Week-end Book Review: Rain School by James Rumford
PaperTigers is pleased to announce that Rain School by James Rumford is one of the three books included in the 2011 Spirit of PaperTigers book set. For more information about the Spirit of PaperTigers Project, please click here.
James Rumford,
Rain School
Houghton Mifflin Books for Children, 2010.
Ages: 4-8
A visual memory from his youthful Peace Corps days in Chad inspired award-winning author-illustrator James Rumford‘s Rain School. As the back flap recounts, one day on vacation during the rainy season, he and his wife Carol “came upon the mud ruins” of a primary school in the town where they were posted. The story behind that scene comprises the plot of Rumford’s fourteenth book.

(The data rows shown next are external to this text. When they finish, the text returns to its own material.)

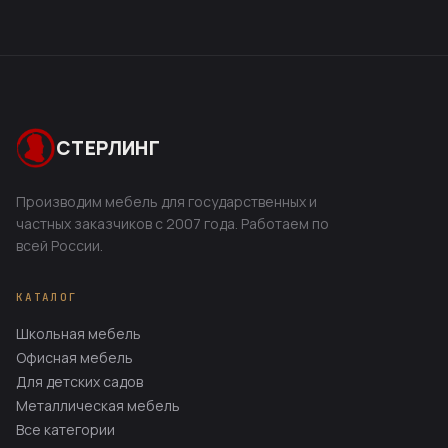
СТЕРЛИНГ
Производим мебель для государственных и
Мебельная фабрика «Стерлинг» предлагаем
частных заказчиков с 2007 года. Работаем по
большой ассортимент металлокаркасов для
всей России.
мебели самого разного назначения: столов,
стульев, шкафов, кроватей, стеллажей а также все
КАТАЛОГ
для ученической мебели и мебели для детских
садов. Производимые нами металлические
Школьная мебель
конструкции отвечают самым современным
Офисная мебель
требованиям качества и надежности, отличаются
Для детских садов
повышенной износостойкостью, прочностью и
Металлическая мебель
долговечностью.
Все категории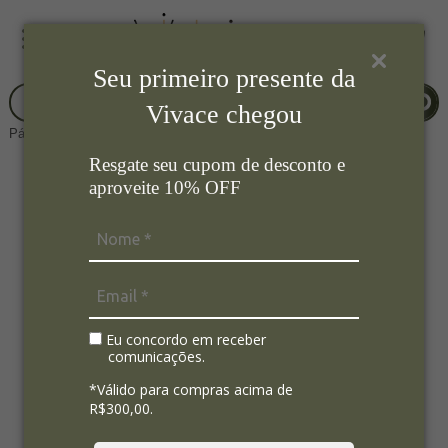
Seu primeiro presente da
Vivace chegou
Página Inicial
Vidro
XICARA P/ CAFE DE VIDRO
Resgate seu cupom de desconto e
aproveite 10% OFF
Eu concordo em receber
comunicações.
*Válido para compras acima de
R$300,00.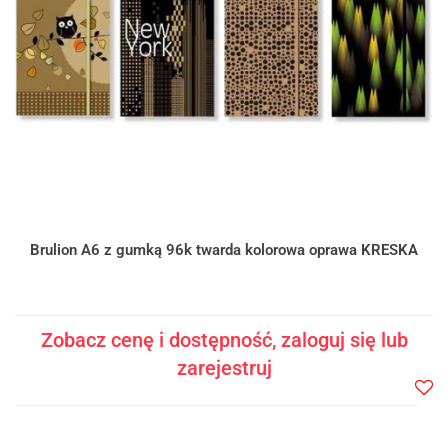
Brulion A6 z gumką 96k twarda kolorowa oprawa KRESKA
Zobacz cenę i dostępność, zaloguj się lub
zarejestruj
Do
prze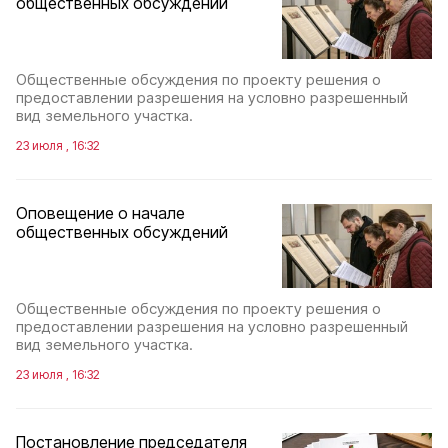
общественных обсуждений
Общественные обсуждения по проекту решения о
предоставлении разрешения на условно разрешенный
вид земельного участка.
23 июля , 16:32
Оповещение о начале
общественных обсуждений
Общественные обсуждения по проекту решения о
предоставлении разрешения на условно разрешенный
вид земельного участка.
23 июля , 16:32
Постановление председателя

Rain School begins with the “dry dirt road filling up with children” on the way to their first day of school. In the loose colorful clothing of their hot country, they share the road with little goats, couples on electric bikes, and open air businesses, like the tailor with his pedal sewing machine. At the schoolyard, first grader Thomas realizes that there is no school: no classrooms, no desks. Rumford’s spare, clean language builds atmosphere in poetic tandem with his beguiling pastel and ink illustrations:
“It doesn’t matter. Vibrant, optimistic
There is a teacher.
‘We will build our school,’
she says. ‘This is the first lesson.’”
Together the children and their teacher make mud bricks, mud walls, and mud desks, then roof the structure with straw. Wooden stools, a blackboard, and notebooks and pencils appear. Thomas and the other younger children learn their (Roman) alphabet. They study a map of “Afrique,” with landlocked Chad colored in red.

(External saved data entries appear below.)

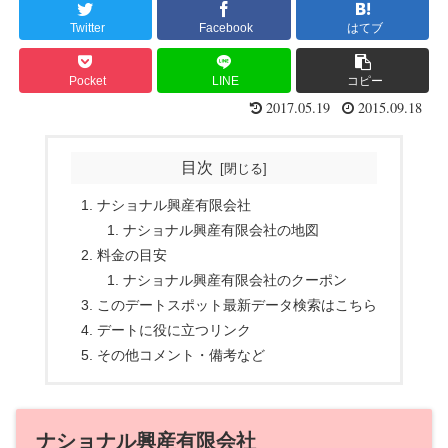
Twitter
Facebook
はてブ
Pocket
LINE
コピー
2017.05.19
2015.09.18
目次
ナショナル興産有限会社
ナショナル興産有限会社の地図
料金の目安
ナショナル興産有限会社のクーポン
このデートスポット最新データ検索はこちら
デートに役に立つリンク
その他コメント・備考など
ナショナル興産有限会社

Nine months later, when the “students’ minds are fat with knowledge,” school ends for the year, and the rainy season begins.“Slowly, the school disappears until there is almost nothing left. It doesn’t matter. The letters have been learned and the knowledge taken away by the children,” who will build a school again when the rains end.

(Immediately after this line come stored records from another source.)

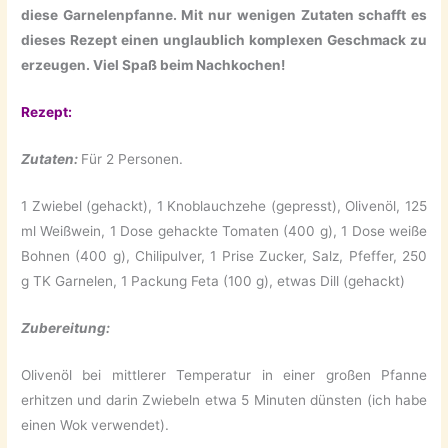
diese Garnelenpfanne. Mit nur wenigen Zutaten schafft es
dieses Rezept einen unglaublich komplexen Geschmack zu
erzeugen. Viel Spaß beim Nachkochen!
Rezept:
Zutaten:
Für 2 Personen.
1 Zwiebel (gehackt), 1 Knoblauchzehe (gepresst), Olivenöl, 125
ml Weißwein, 1 Dose gehackte Tomaten (400 g), 1 Dose weiße
Bohnen (400 g), Chilipulver, 1 Prise Zucker, Salz, Pfeffer, 250
g TK Garnelen, 1 Packung Feta (100 g), etwas Dill (gehackt)
Zubereitung:
Olivenöl bei mittlerer Temperatur in einer großen Pfanne
erhitzen und darin Zwiebeln etwa 5 Minuten dünsten (ich habe
einen Wok verwendet).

Rain School makes clear the dedication it takes for Chadians to get an education, makes their vitality and resourcefulness apparent. At the back of the book, a large map of Africa, labeled with all the continent’s countries, provides geographic orientation. An exquisite congruence can occur when story and illustrations come from one mind; James Rumford is a master of this magic, and Rain School another great example of his skill. Children around the world will delight in this engaging story.
Charlotte Richardson
September 2011
September 11th, 2011 at 4:33 am
So pleased to learn Rain School is in the 2011 book set! Been a fan of Jim’s work ever since The Cloudmakers, and had the pleasure of meeting him in Hawaii years ago. Thanks for the great review, Charlotte.
September 11th, 2011 at 6:59 am
I loved your interview with Jim, Jama – and I’m envious that you’ve met him. I really enjoyed interviewing him as part of this Spirit of PaperTigers Book Set focus.